Komplexe höfische Infrastruktur weltweit einmalig
Schwerin hat etwas, was es kein zweites Mal auf der Welt gibt: Das Schloss ist kein Märchen- oder Traumschloss, wie viele wegen der vielen Türme und Türmchen glauben. Sondern es ist ein Regierungsschloss mit einem einmaligen Residenzensemble drum herum - gebaut in der zweiten Hälfte des 19. Jahrhunderts. Der Plan dahinter war eine damals überaus moderne Idee: Waren früher fast alle Funktionen in einem Schloss oder einer Burg zentral an einem Ort integriert, war der Plan in Schwerin, die Verwaltung, die Schule, das Militär und die Kultur auszulagern. So entstand das Residenzensemble in unmittelbarer Nähe des Schlosses. Dazu gehören unter anderemein Theater, ein Museum, eine Kaserne, verschiedene Verwaltungsgebäuden und eine Dampfwäscherei. Diese komplexe höfische Infrastruktur sei einmalig in der Welt, so Holung.
UNESCO: Welterbe muss außergewöhnlich für die Menschheit sein
Das ist die Kernidee des Welterbes: der "außergewöhnliche universelle Wert". Dieser wurde dem Residenzensemble schon bescheinigt, und zwar vom Denkmalbeirat der UNESCO - ICOMOS heißt die Institution. Sie hatte im vergangenen Jahr einen französischen Fachmann nach Schwerin geschickt, der den Antrag auf Herz und Nieren geprüft hat. 38 Bestandteile gehören zum Ensemble, an manchen Orten gleich mehrere Gebäude, und auch Parks. Alles solle als ein gemeinsames, großes Ganzes geschützt werden. Die Schweriner haben jedes einzelne Gebäude wissenschaftlich unter die Lupe genommen. Joachim Brenncke vom Welterbe-Verein kennt als Architekt die Stadt: "Ein Großherzog hat in einer sehr kurzen Zeit ein Stadtbild geprägt, das dann über die Kriege erhalten wurde und auch die DDR überlebt hat, weil kein Geld da war es umzubauen. Dass diese originalen Sachen da sind mit so vielen Gebäuden, die heute noch das Stadtbild Schwerins prägen, das ist das Einmalige - nicht die einzelnen Gebäude." Und überall, wo man sich bewegt, hat man eine Beziehung zum Wasser. Dieses Flair mache die Stadt aus, freut sich Brenncke.

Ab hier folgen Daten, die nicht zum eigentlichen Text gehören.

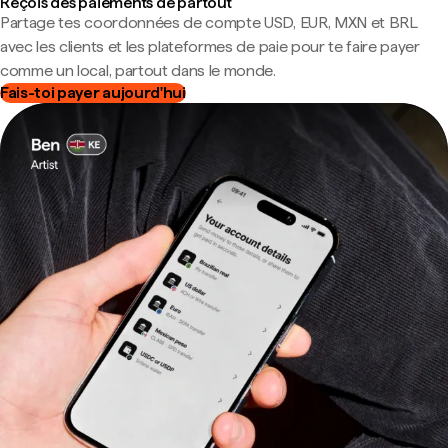
Reçois des paiements de partout
Partage tes coordonnées de compte USD, EUR, MXN et BRL
avec les clients et les plateformes de paie pour te faire payer
comme un local, partout dans le monde.
Fais-toi payer aujourd'hui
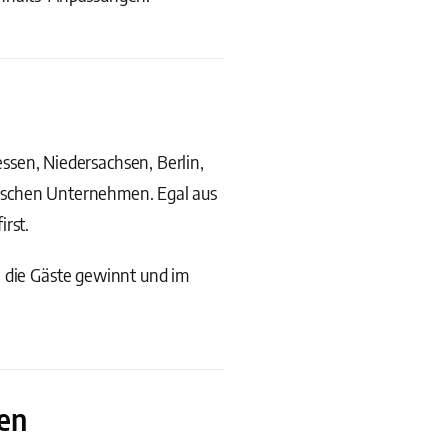
en, Niedersachsen, Berlin,
dischen Unternehmen. Egal aus
rst.
, die Gäste gewinnt und im
sen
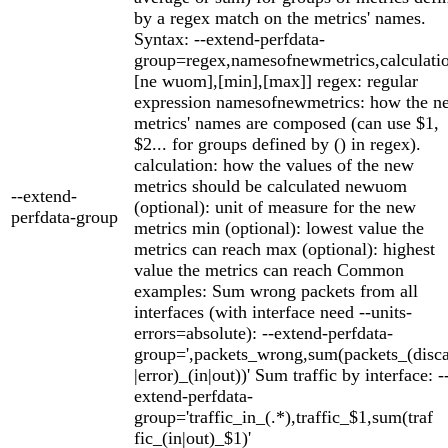
by a regex match on the metrics' names.
Syntax: --extend-perfdata-
group=regex,namesofnewmetrics,calculatio
[ne wuom],[min],[max]] regex: regular
expression namesofnewmetrics: how the n
metrics' names are composed (can use $1,
$2... for groups defined by () in regex).
calculation: how the values of the new
metrics should be calculated newuom
--extend-
(optional): unit of measure for the new
perfdata-group
metrics min (optional): lowest value the
metrics can reach max (optional): highest
value the metrics can reach Common
examples: Sum wrong packets from all
interfaces (with interface need --units-
errors=absolute): --extend-perfdata-
group=',packets_wrong,sum(packets_(disc
|error)_(in|out))' Sum traffic by interface: -
extend-perfdata-
group='traffic_in_(.*),traffic_$1,sum(traf
fic_(in|out)_$1)'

Schwerin setzt auf zwei Kriterien und wissenschaftliche Beweise
Für die Bewerbung zum UNESCO-Welterbe gibt es zehn Kriterien, eines muss erfüllt werden. Schwerin hat sich auf zwei beworben. Das eine ist "Zeugnis einer untergegangenen Kultur". In diesem Falle meint das die Kultur des höfischen Lebens der Monarchie in Mecklenburg. Das andere Kriterium: "ein architektonisches und landschaftliches Ensemble, das einen wesentlichen Abschnitt unserer Menschheitsgeschichte" darstellt. Eines dieser beiden Kriterien würde reichen, sagt Schwerins Welterbe- Koordinatorin Holung: "Am Ende gibt es nicht mehr oder weniger Welterbe - es ist dann Welterbe, und mit welchem Kriterium ist dann letztendlich egal!"
21 UNESCO-Mitglieder entscheiden über Welterbetitel für Schwerin
So kurz vor dem Ziel und trotzdem ist noch alles offen: Auf der Tagung des zuständigen UNESCO-Komitees entscheiden 21 Mitglieder, ob das Schweriner Residenzensemble in die Welterbeliste aufgenommen wird. Linda Holung glaubt an einen Erfolg. "Sonst würden wir das nicht machen", und ja, sie könne gut schlafen. Schwerin hat vom ICOMOS-Vertreter eine positive Empfehlung, das sei ein Pluspunkt. Allerdings gibt es schon mehrere Schlösser auf der Welterbeliste und viele der Kulturdenkmäler auf der Liste stehen in Europa.
Public Viewing an verschiedenen Orten in Schwerin
Die Entscheidung der UNESCO wird aus Indien per Livestream übertragen. Ob Ja oder Nein - das werden die Schweriner beim Public Viewing im Demmler-Saal im Alten Rathaus und im Schloss erfahren. Die Chance für Schwerin auf die Welterbeliste zu kommen, stehen zumindest "Fifty Fifty", heißt es.